With every picture left out, give the data below back exactly.

Drawing change detection data:
==*==

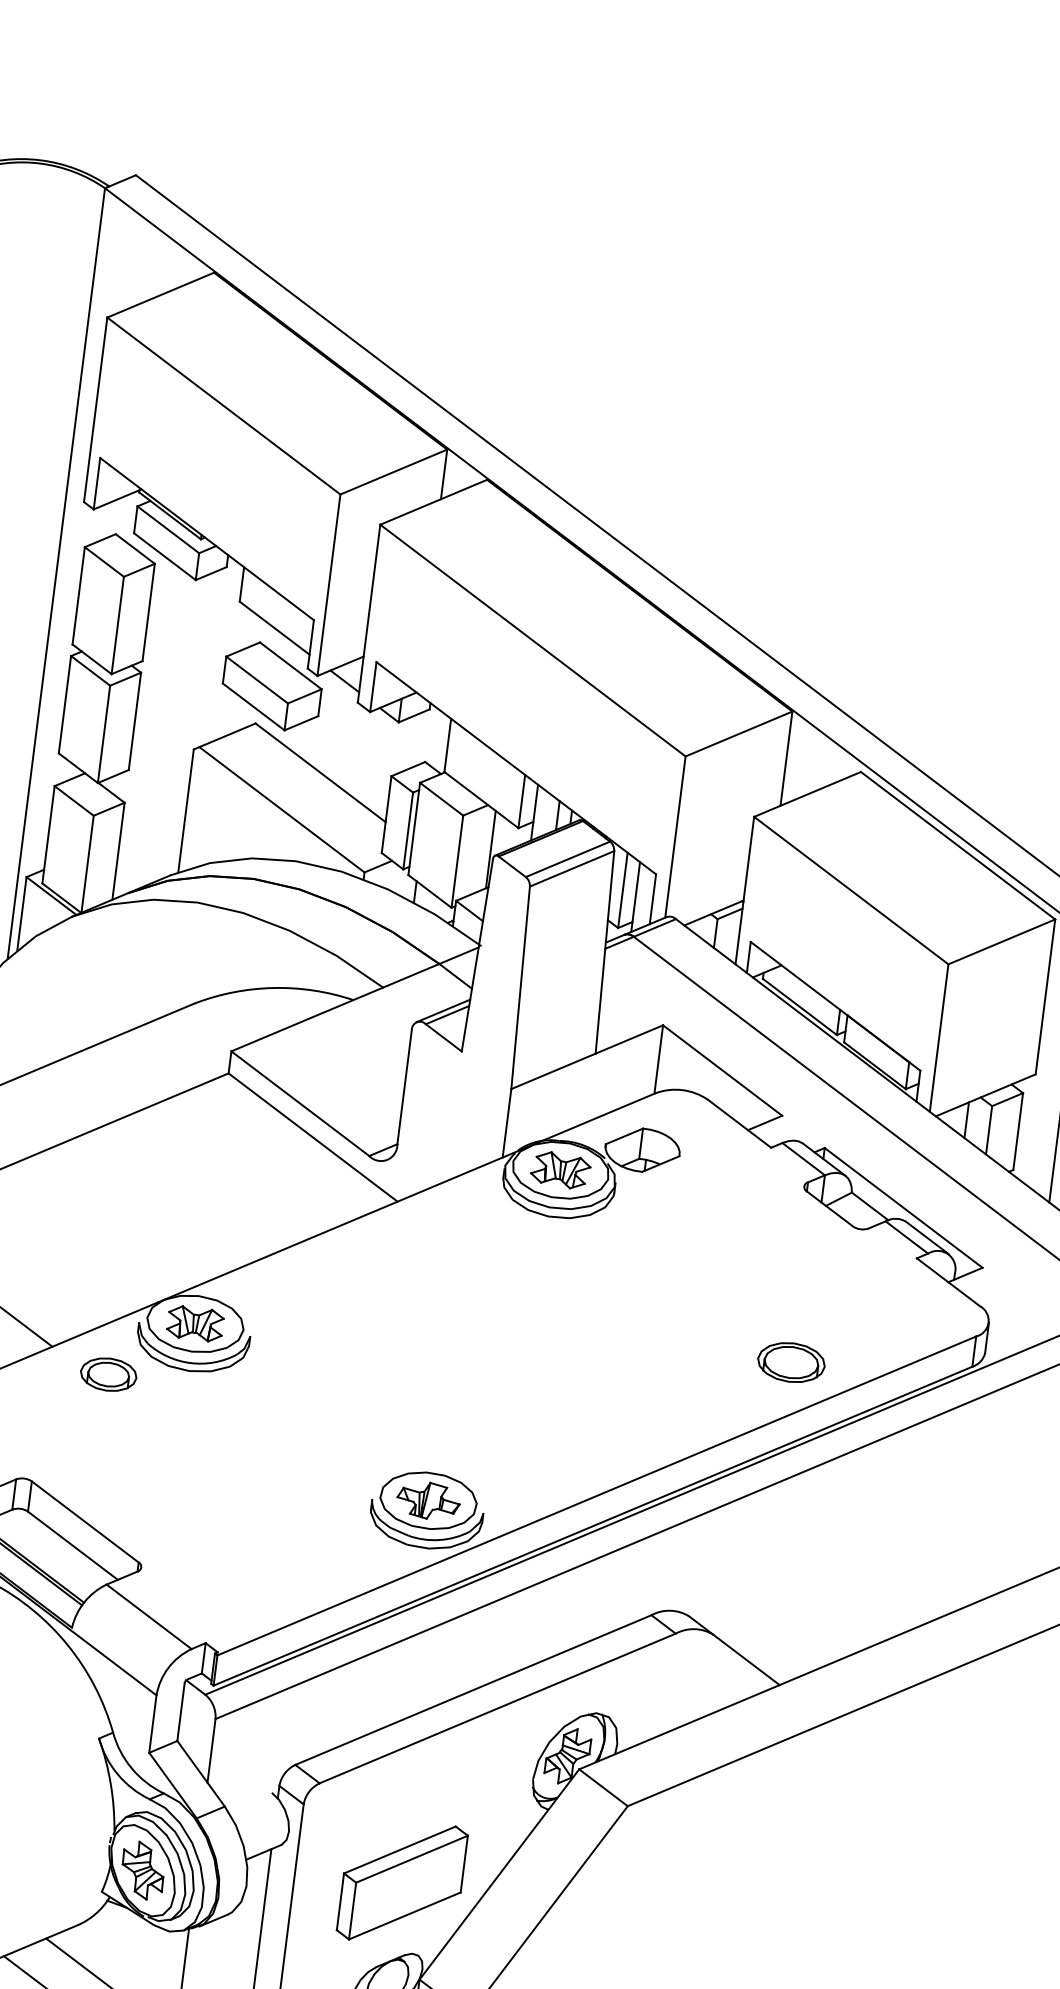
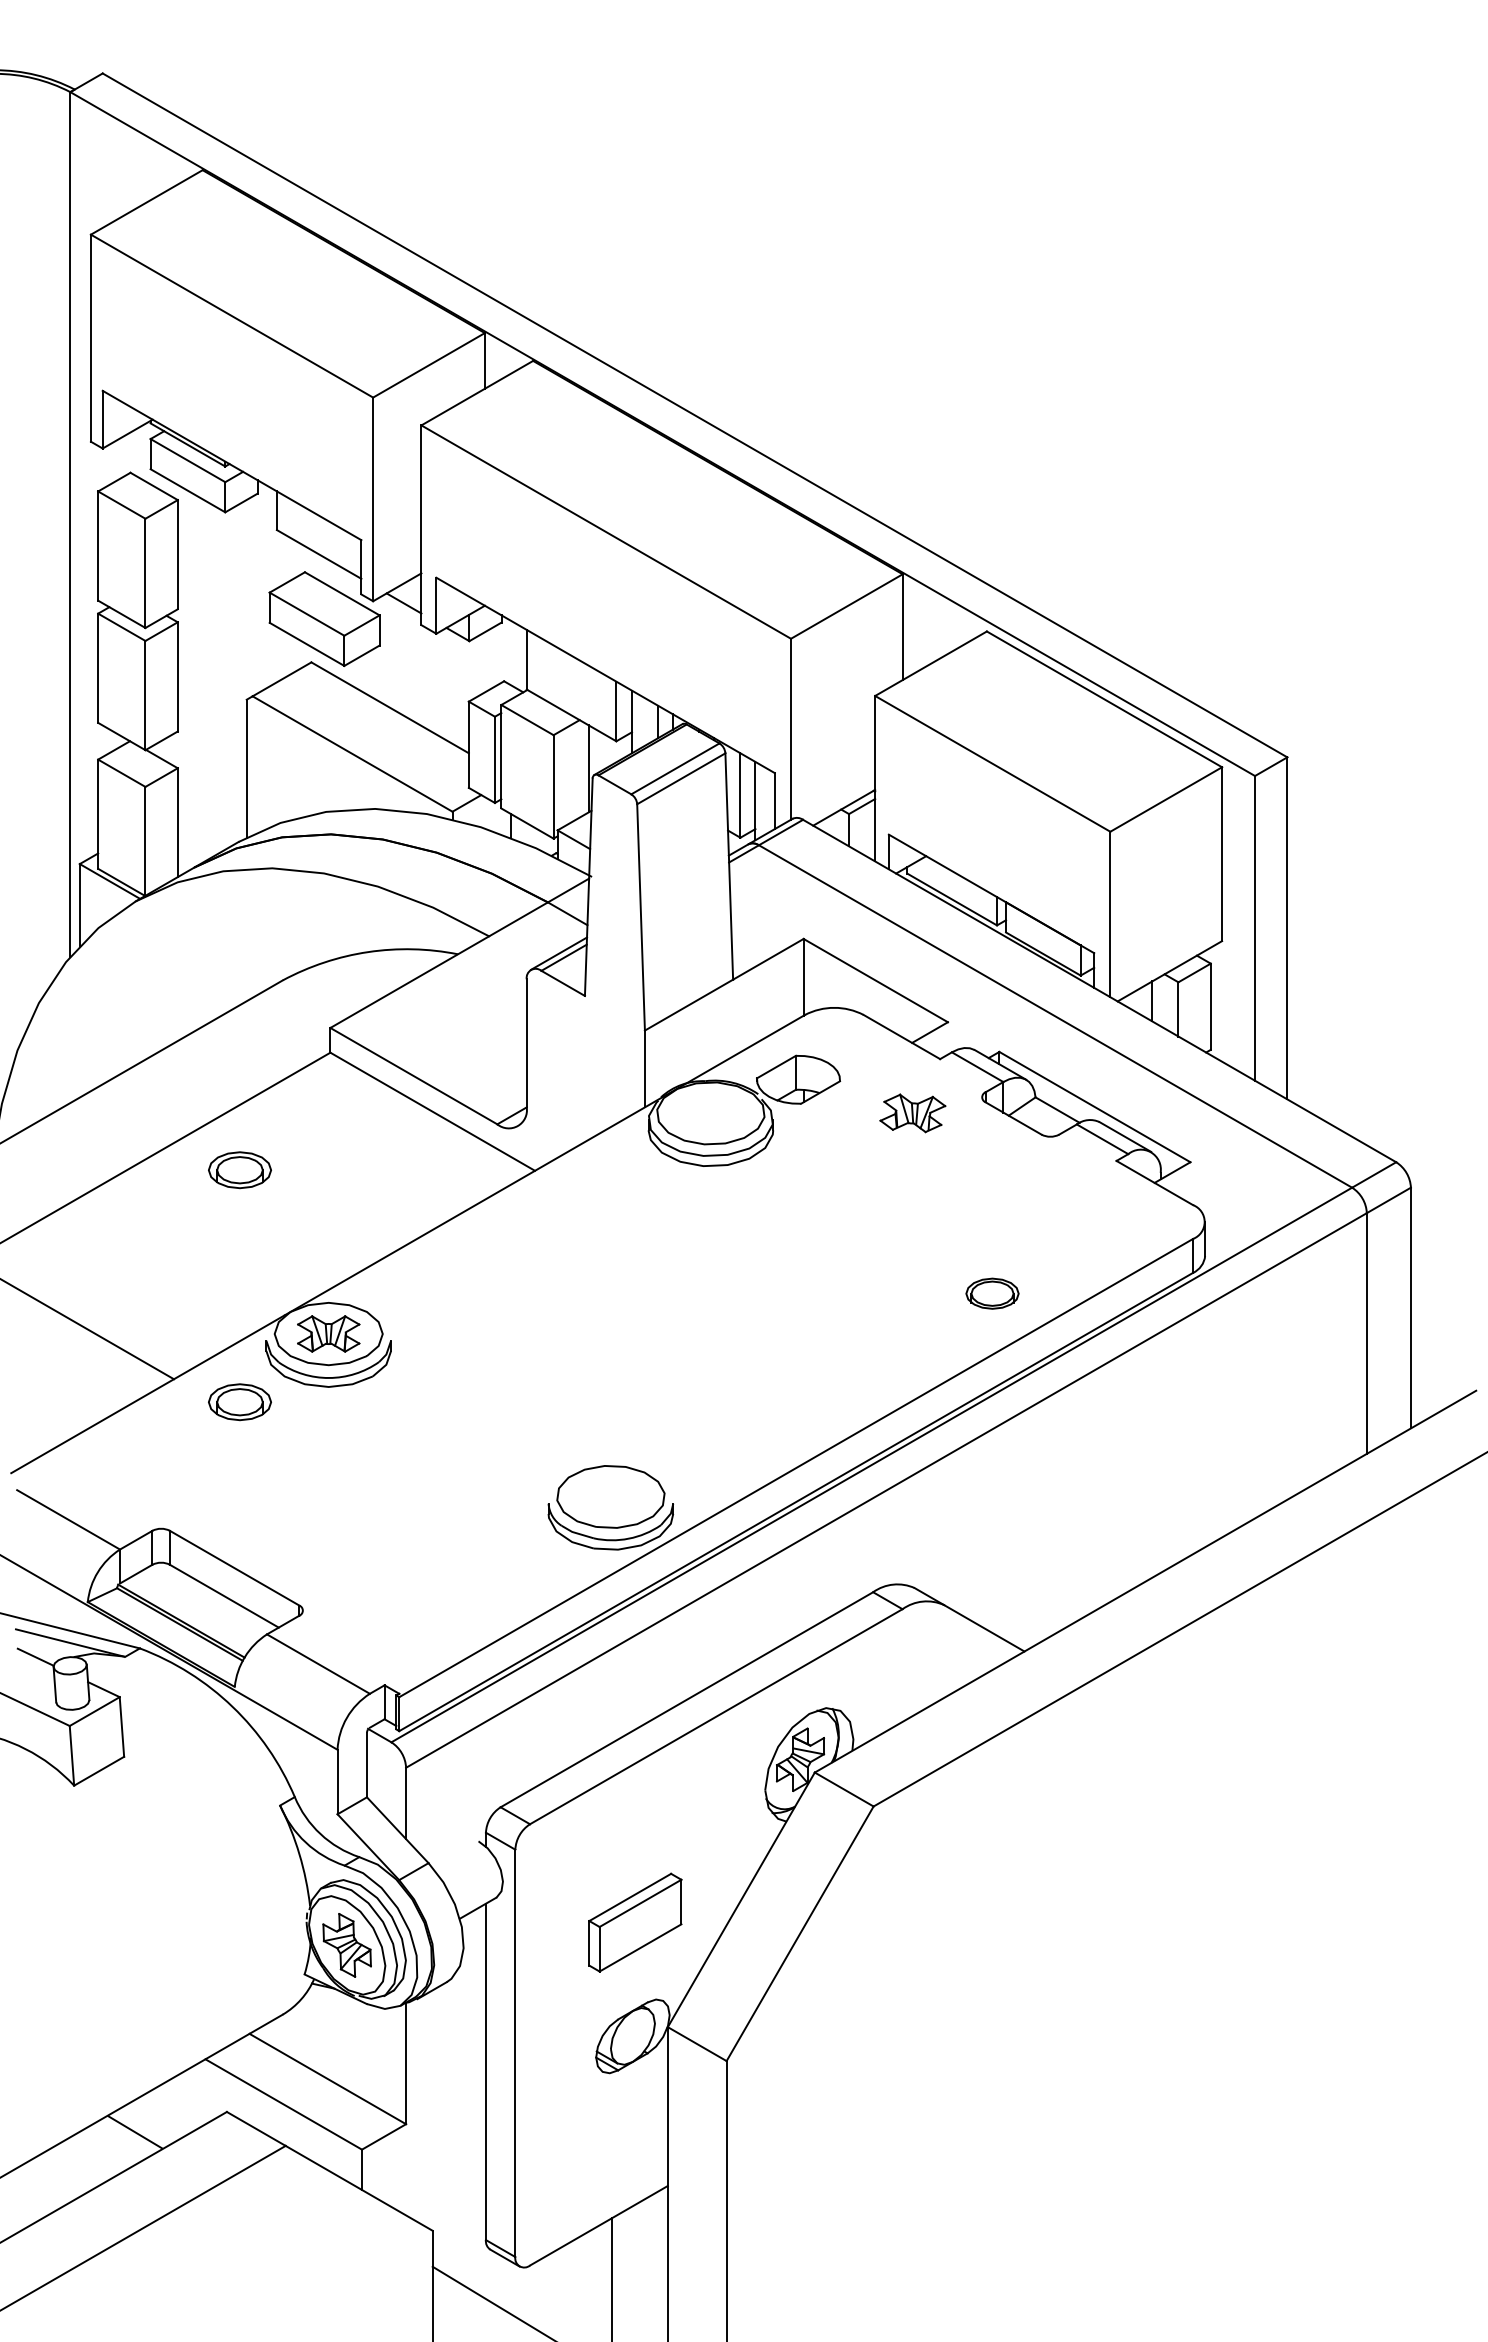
part: (134, 1168) -> (239, 1170), added
part: (560, 1170) -> (912, 1113), moved
part: (791, 1362) -> (992, 1293), size x0.7
part: (428, 1500) -> (610, 1496), removed
part: (402, 1882) -> (635, 1922), size x0.7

==*==

● **Task response**:
part: (134, 1168) -> (239, 1170), added
part: (560, 1170) -> (912, 1113), moved
part: (791, 1362) -> (992, 1293), size x0.7
part: (428, 1500) -> (610, 1496), removed
part: (402, 1882) -> (635, 1922), size x0.7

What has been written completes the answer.